In the data, find the word "left" and copy out every line that has it.

------ Data shown ------

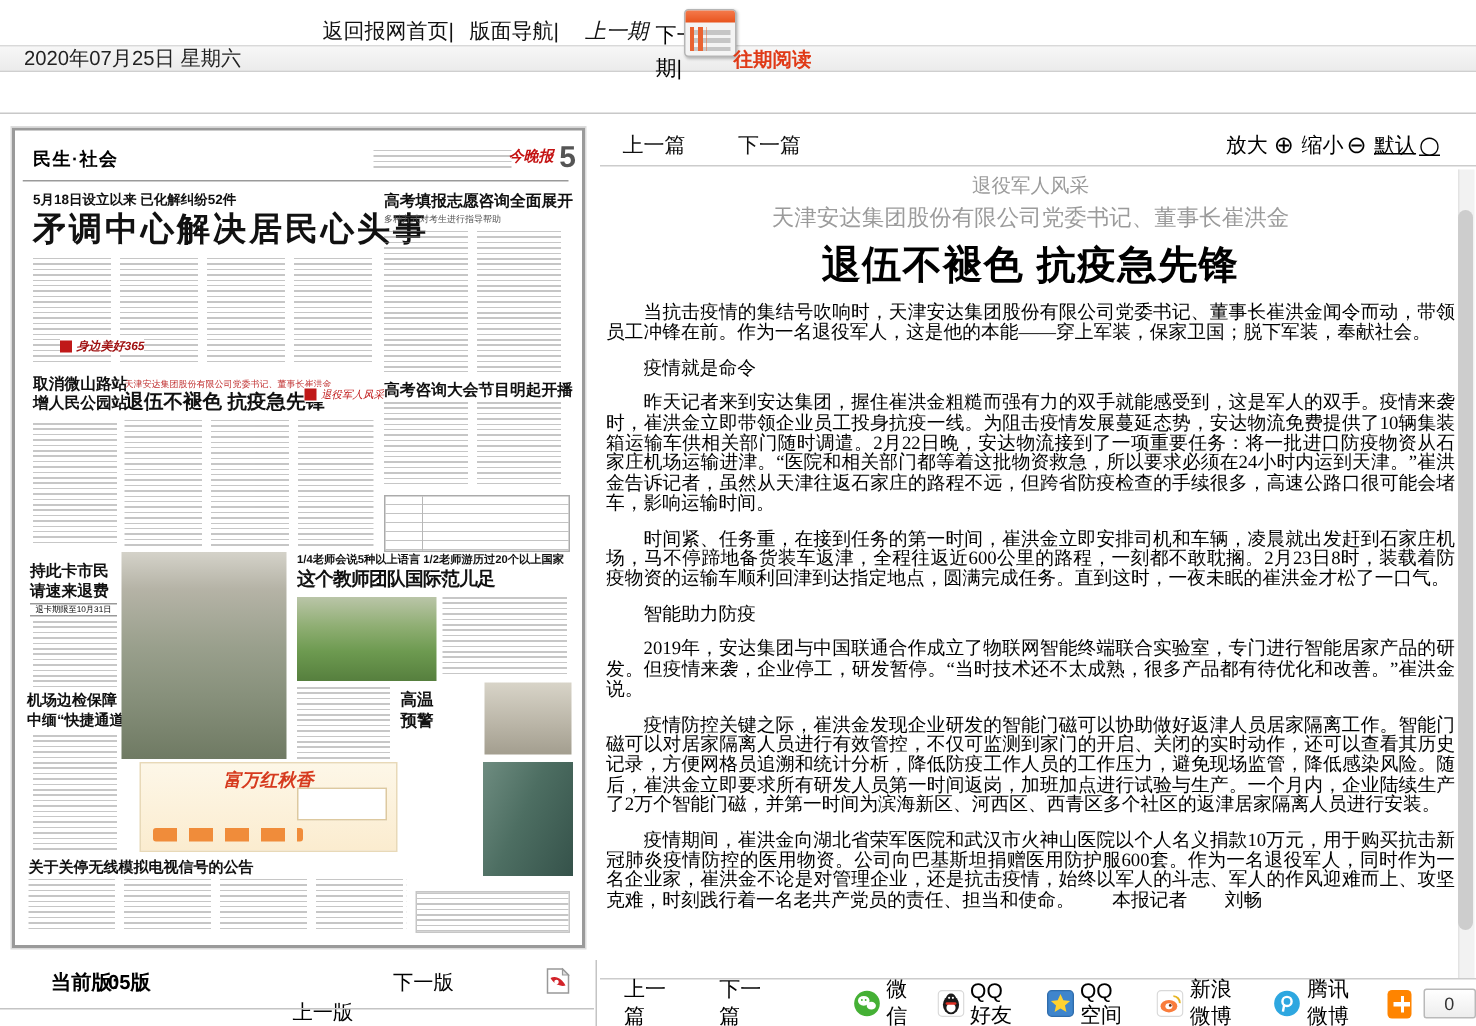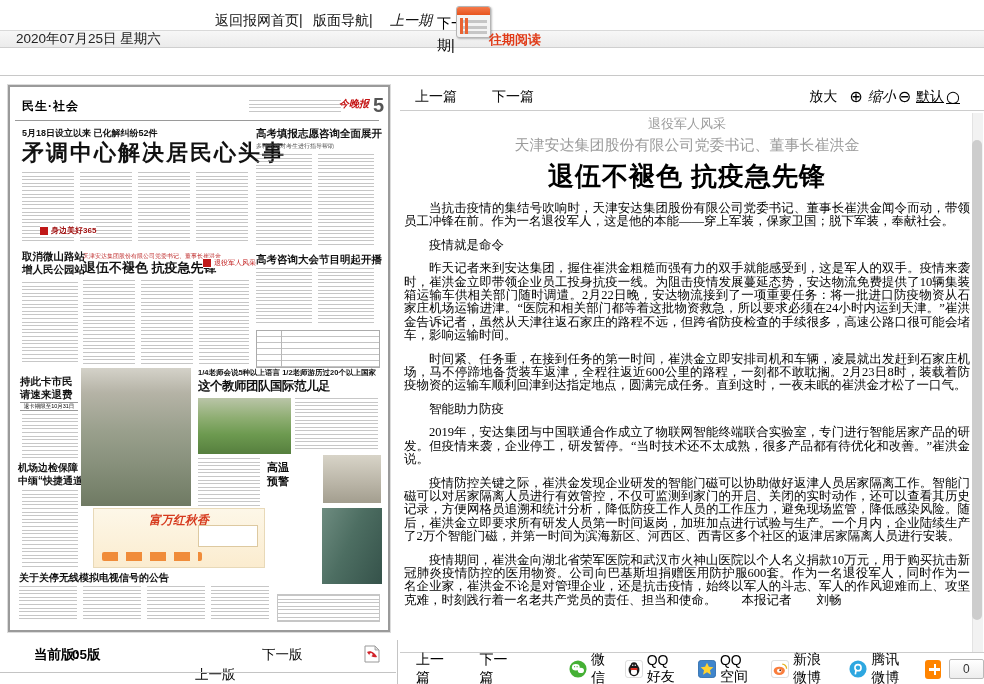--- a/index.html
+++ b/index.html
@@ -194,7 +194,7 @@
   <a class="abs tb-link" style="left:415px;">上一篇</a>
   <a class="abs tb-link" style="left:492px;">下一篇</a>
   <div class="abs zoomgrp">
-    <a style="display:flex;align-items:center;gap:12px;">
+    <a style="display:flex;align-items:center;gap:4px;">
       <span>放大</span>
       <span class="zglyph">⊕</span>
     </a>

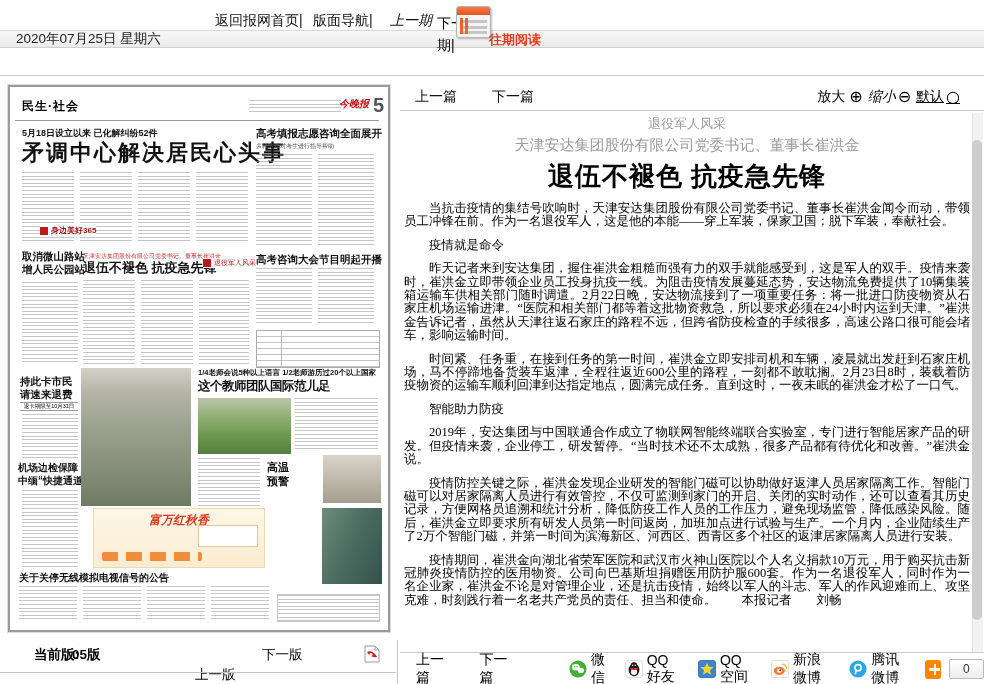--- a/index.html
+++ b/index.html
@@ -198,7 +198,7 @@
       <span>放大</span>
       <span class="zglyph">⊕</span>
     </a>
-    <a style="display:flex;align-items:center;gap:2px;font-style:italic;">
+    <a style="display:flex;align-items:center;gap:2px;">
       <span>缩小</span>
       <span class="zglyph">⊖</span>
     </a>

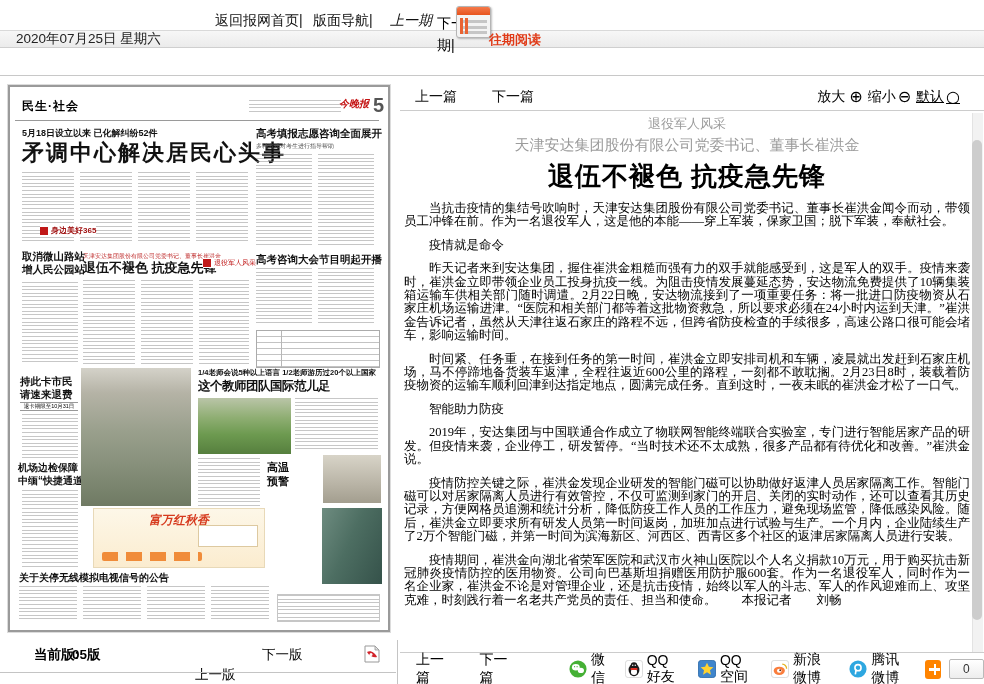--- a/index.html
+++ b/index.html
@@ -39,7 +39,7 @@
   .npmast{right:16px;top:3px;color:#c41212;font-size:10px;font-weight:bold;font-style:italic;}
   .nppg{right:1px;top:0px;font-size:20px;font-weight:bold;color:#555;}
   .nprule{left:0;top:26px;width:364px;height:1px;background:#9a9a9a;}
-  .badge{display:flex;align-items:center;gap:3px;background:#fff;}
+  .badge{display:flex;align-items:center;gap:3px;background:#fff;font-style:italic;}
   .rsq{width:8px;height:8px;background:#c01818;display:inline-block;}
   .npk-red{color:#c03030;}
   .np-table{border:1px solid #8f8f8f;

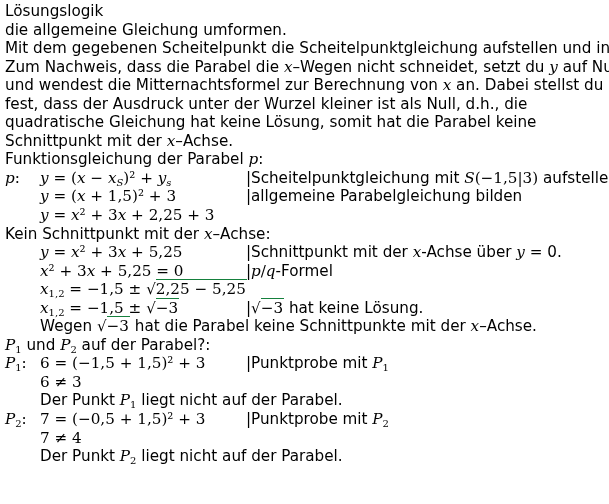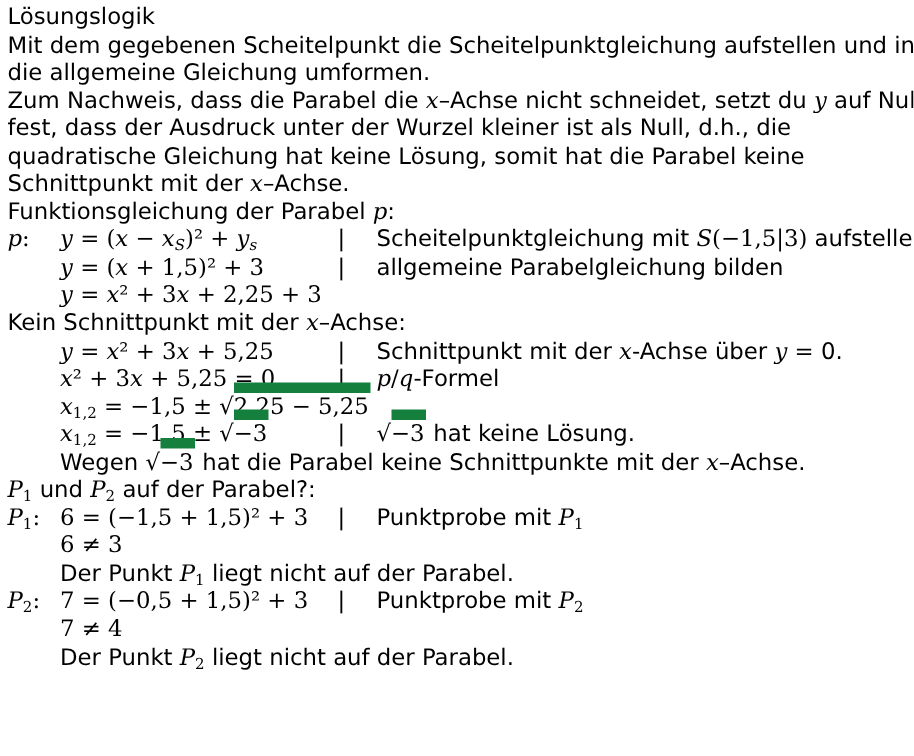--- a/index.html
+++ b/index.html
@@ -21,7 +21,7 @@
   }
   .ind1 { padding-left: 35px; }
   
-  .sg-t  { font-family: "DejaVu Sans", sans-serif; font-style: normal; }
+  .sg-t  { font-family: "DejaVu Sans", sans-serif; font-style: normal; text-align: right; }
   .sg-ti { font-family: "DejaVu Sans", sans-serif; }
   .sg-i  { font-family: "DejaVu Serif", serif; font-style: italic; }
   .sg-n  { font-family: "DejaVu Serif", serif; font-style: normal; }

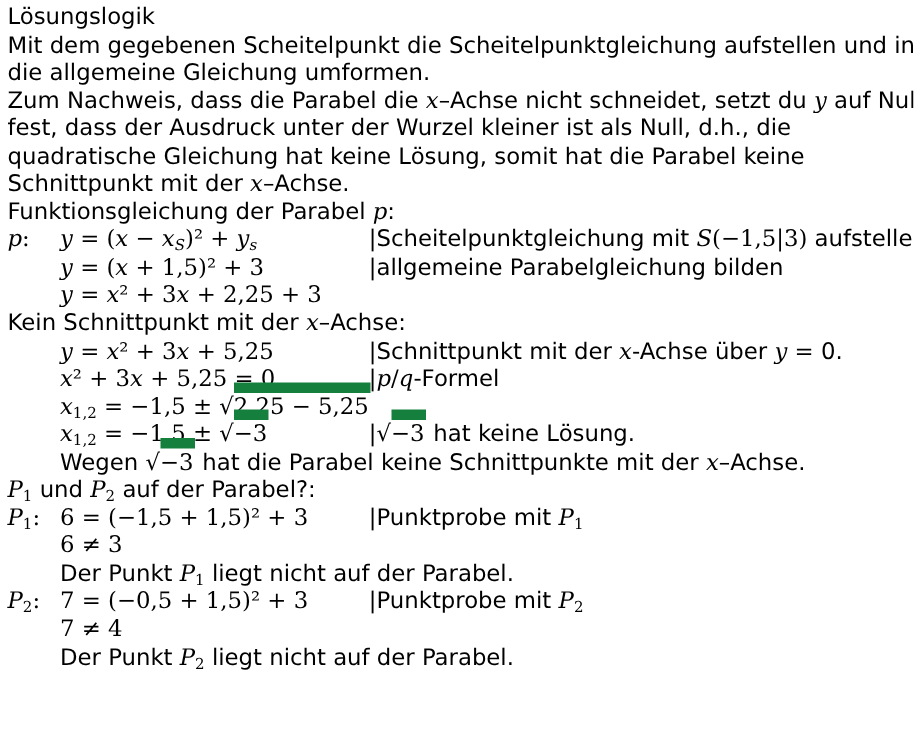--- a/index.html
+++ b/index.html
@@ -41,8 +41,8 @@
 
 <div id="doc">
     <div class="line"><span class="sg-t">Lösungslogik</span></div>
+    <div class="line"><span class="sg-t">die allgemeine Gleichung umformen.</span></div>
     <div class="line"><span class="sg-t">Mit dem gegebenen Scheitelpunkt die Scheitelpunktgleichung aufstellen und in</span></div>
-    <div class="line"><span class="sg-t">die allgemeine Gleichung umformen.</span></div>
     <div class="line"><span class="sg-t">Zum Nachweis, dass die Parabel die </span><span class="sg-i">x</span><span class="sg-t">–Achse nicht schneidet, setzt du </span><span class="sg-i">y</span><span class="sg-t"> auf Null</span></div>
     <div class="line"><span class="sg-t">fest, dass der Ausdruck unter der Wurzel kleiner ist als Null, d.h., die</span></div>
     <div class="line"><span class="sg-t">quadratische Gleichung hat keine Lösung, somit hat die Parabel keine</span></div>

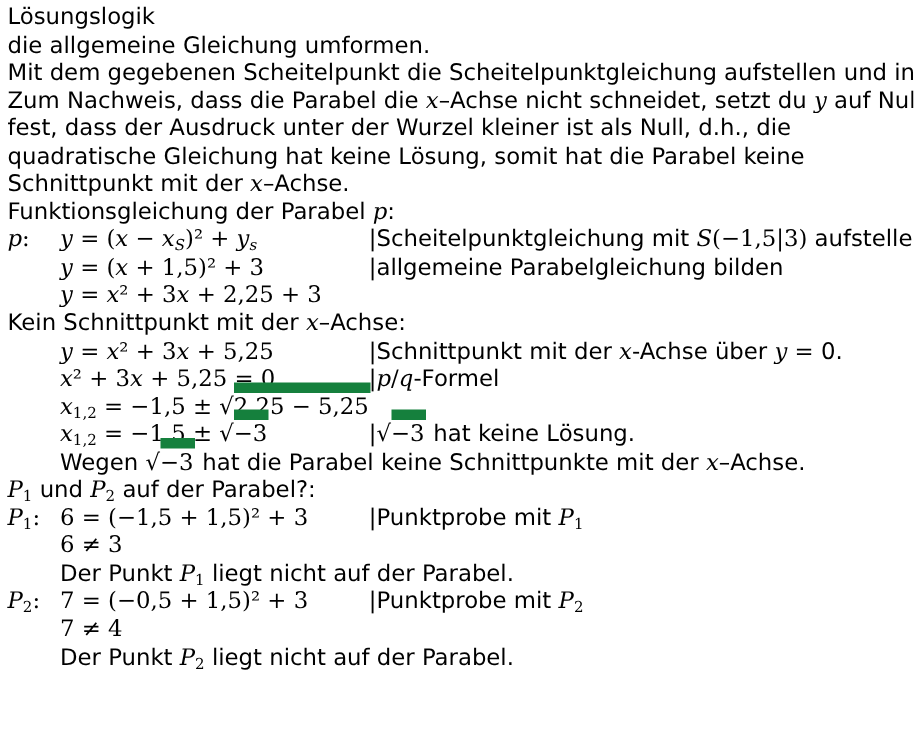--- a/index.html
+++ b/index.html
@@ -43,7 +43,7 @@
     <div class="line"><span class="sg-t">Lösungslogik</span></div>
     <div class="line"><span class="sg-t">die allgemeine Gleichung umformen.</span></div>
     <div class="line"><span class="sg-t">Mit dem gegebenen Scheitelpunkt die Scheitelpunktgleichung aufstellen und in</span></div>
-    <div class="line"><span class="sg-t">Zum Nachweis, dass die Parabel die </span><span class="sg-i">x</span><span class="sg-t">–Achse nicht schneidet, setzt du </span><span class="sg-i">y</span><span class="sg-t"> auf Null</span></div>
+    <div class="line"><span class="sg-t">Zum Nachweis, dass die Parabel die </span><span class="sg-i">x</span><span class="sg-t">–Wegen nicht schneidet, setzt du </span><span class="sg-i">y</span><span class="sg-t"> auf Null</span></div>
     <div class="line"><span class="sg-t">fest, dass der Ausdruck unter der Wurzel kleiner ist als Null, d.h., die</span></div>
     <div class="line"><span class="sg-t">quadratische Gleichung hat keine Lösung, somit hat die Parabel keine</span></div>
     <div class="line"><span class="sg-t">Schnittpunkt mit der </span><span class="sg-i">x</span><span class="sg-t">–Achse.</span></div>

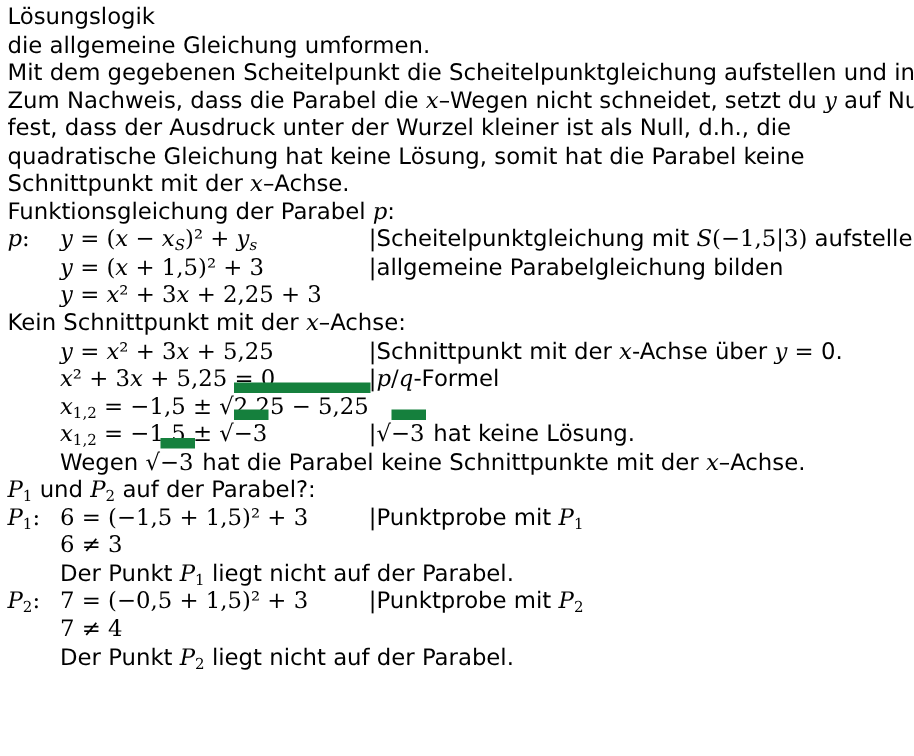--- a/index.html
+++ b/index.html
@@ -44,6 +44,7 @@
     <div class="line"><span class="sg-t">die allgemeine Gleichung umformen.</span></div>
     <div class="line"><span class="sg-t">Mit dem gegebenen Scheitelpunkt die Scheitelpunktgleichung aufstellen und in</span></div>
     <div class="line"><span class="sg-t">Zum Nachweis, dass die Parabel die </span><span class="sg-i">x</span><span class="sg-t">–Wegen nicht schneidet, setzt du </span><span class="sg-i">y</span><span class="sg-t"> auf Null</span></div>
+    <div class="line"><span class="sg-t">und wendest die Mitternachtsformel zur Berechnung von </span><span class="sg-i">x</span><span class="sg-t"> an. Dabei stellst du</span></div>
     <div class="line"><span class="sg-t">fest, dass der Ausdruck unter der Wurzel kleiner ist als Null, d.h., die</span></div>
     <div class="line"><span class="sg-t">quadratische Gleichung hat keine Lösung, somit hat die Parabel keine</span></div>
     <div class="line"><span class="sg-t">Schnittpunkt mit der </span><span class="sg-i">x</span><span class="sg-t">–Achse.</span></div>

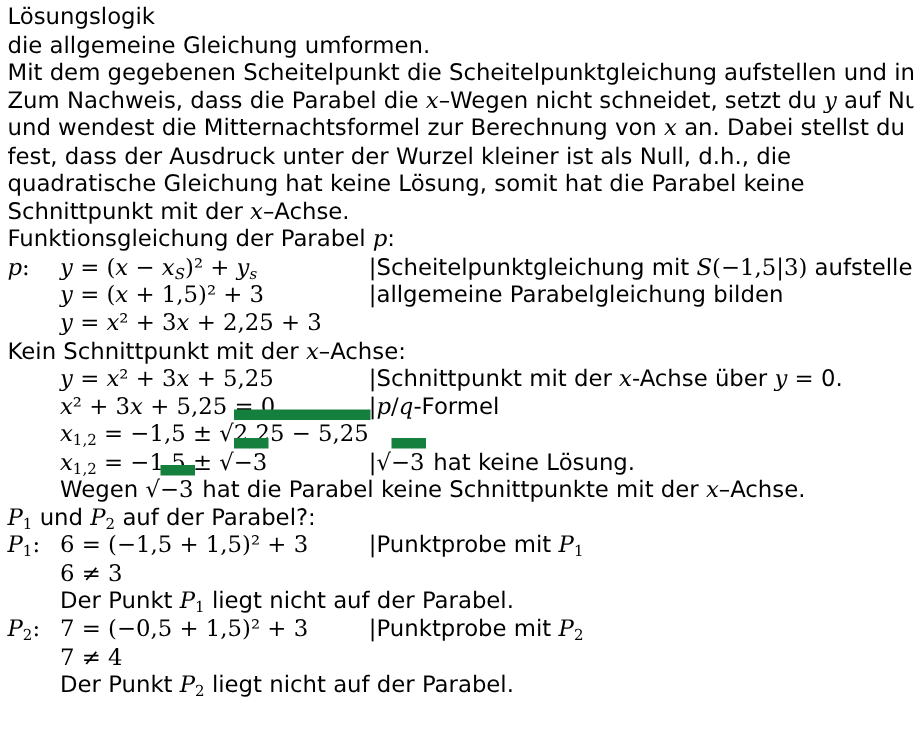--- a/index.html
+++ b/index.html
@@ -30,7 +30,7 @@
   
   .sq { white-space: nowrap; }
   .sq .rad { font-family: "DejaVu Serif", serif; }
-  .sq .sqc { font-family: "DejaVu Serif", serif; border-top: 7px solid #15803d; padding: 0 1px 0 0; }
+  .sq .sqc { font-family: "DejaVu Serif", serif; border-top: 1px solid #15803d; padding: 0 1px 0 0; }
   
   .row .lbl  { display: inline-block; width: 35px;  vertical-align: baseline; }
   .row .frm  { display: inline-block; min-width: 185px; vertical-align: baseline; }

------

▸ **Solution**
   <a class="abs tb-link" style="left:415px;">上一篇</a>
   <a class="abs tb-link" style="left:492px;">下一篇</a>
   .nprule{left:0;top:26px;width:364px;height:1px;background:#9a9a9a;}
   .ind1 { padding-left: 35px; }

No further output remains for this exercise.